By Benny Kuruvilla


S.African Minister speaking to civil society on Annex C

In the Ministerial draft that was taken from Geneva to Hong Kong the sections on services (Paragraph 19-21 in the main text and Annex C) were the most controversial. The brackets on Annex C, which showed that it was not a consensus document, partly reflected this. 
Knowing that services could stymie a successful outcome at Hong Kong, it was tactically discussed before the Ministerial began in a meeting of the Core Group on services (a non inclusive group which comprises 15 countries and is co-chaired by the US and India) on the evening of 12 December 2005. It was not on the agenda for the first 2 days of the Ministerial. The idea of the main demandeurs was to front load the ministerial with other issues such as agriculture, NAMA and development and introduce Annex C towards the end thereby ensuring that dissenting voices would be muted.

They couldn’t have been further away from the truth. On 15 December 2005, Philippines, South Africa, Indonesia, Venezuela and Cuba submitted a letter to Chairman John Tsang that mentions that Annex C cannot be part of the final Ministerial declaration. The G90 has also submitted an alternative text to Annex C. Both these developments have been severely criticized by countries such as US, EU, Switzerland, Japan, Australia and India.
G90 PROPOSAL: Though the G90 text deletes contentious sections from Annex C there are 3 main areas where it is still problematic. Paragraph 5 calls for members to develop disciplines on domestic regulation before the end of the current round of negotiations. It refers to an extremely problematic text that was submitted by the Chairman of the Working Party on Domestic Regulation to the GATS Council on 15 November 2005 as the reference document. The underlying principle of the negotiations on domestic regulation is to develop disciplines that ensure that domestic regulatory frameworks are not ‘unnecessary barriers’ to trade. Several developing countries are wary of this and have called for more time to understand the implications of multilateral rules on domestic regulation. In paragraph 6 it mentions, similar to Annex C, that negotiations may also be pursued on a plurilateral basis. Paragraph 10 calls for effective timelines to conclude the negotiations and mentions that any outstanding initial offers and plurilateral requests shall be submitted as soon as possible.
CIVIL SOCIETY RALLIES BEHIND VENEZUELA AND SOUTH AFRICA: In an emergency meeting with civil society groups the Venezuelan Ambassador Oscar Carvallo called for support and solidarity. Earlier in the day Venezuela formally stated that their position was for a complete rejection of Annex C. Ambassador Carvallo said that the G90 proposal was a timely intervention but it still in some ways preserves elements of Annex C. ‘We are willing to engage in the negotiations but only if the present Annex is rejected and the G90 proposal is used as a basis for talks. This is our take it or leave it position’, he said. It was reported that Cuba would also walk out of the talks if Annex C was used as the basis for negotiations. Other countries that were being brought in to strengthen this group included South Africa, Philippines, Indonesia and Kenya. Several G90 countries were also being contacted. The Venezuelan Ambassador also informed groups that a green room on services was to start and they were being kept out of it.

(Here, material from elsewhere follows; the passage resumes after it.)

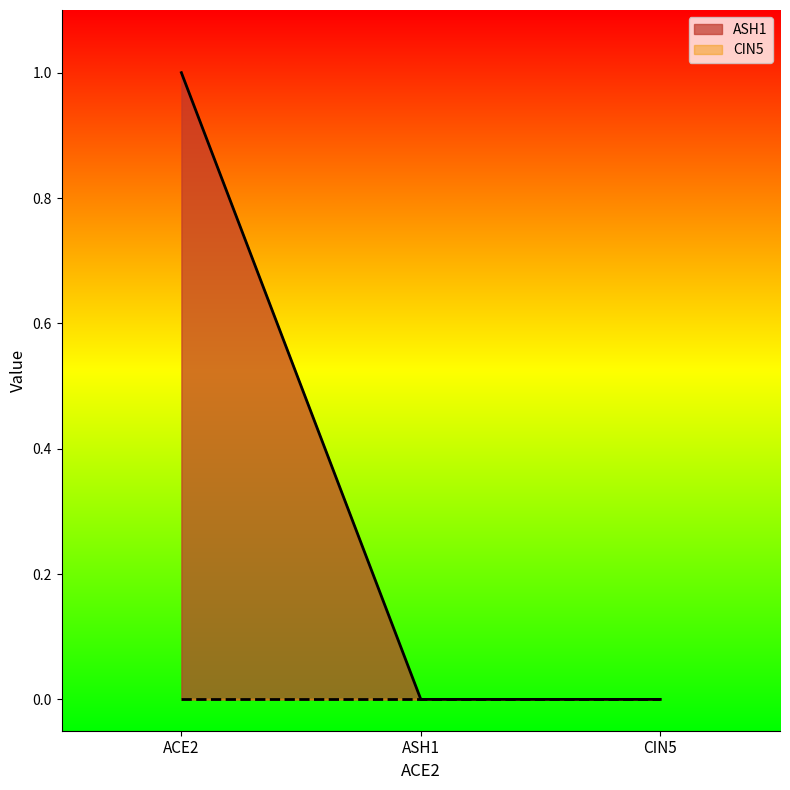

Does the chart have visible grid lines?

No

South African Minister for Trade and Industry Mandisi Mpahlwa also invited civil society groups to listen to his country’s positions on Annex C. ‘Its quite clear that we wont achieve anything useful in Hong Kong. In services South Africa’s position is that developments are not keeping with the agreed flexible approach’, he told a packed room of civil society groups from across the world. 

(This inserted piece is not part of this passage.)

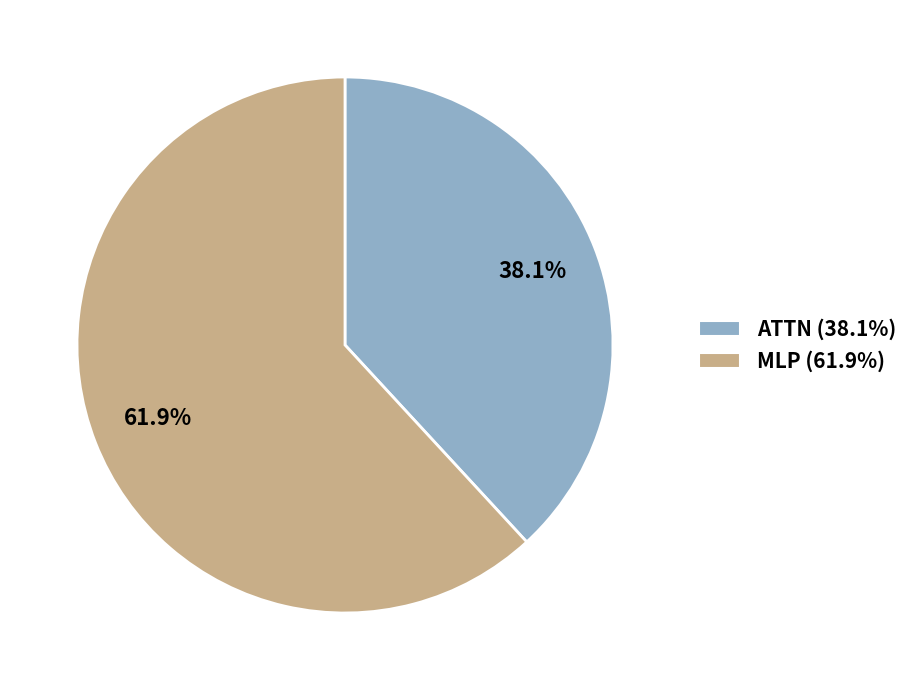

Is there any slice that represents more than half of the pie?

Yes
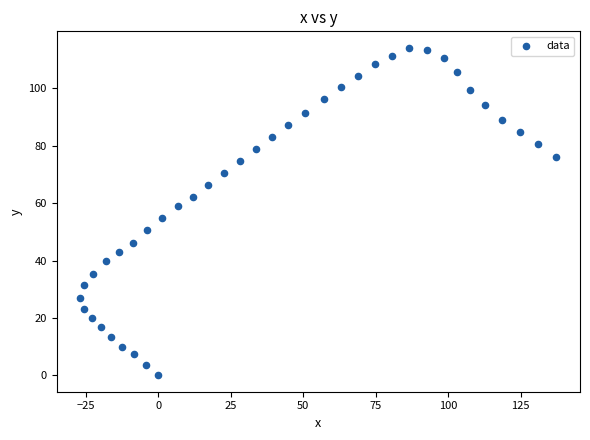

What is the range of Y values (max minus min)?

114.2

GROUPS SUPPORTING ANNEX C: Clearly in a minority now countries in favour of Annex C include Japan, Australia, Hong Kong, Canada, India, United States, Chile, Mexico and Switzerland. The EU opposed Annex C but for completely different reasons. They want Annex C re-opened to include stronger language with numerical targets for increasing FDI and more clarity on plurilateral negotiations.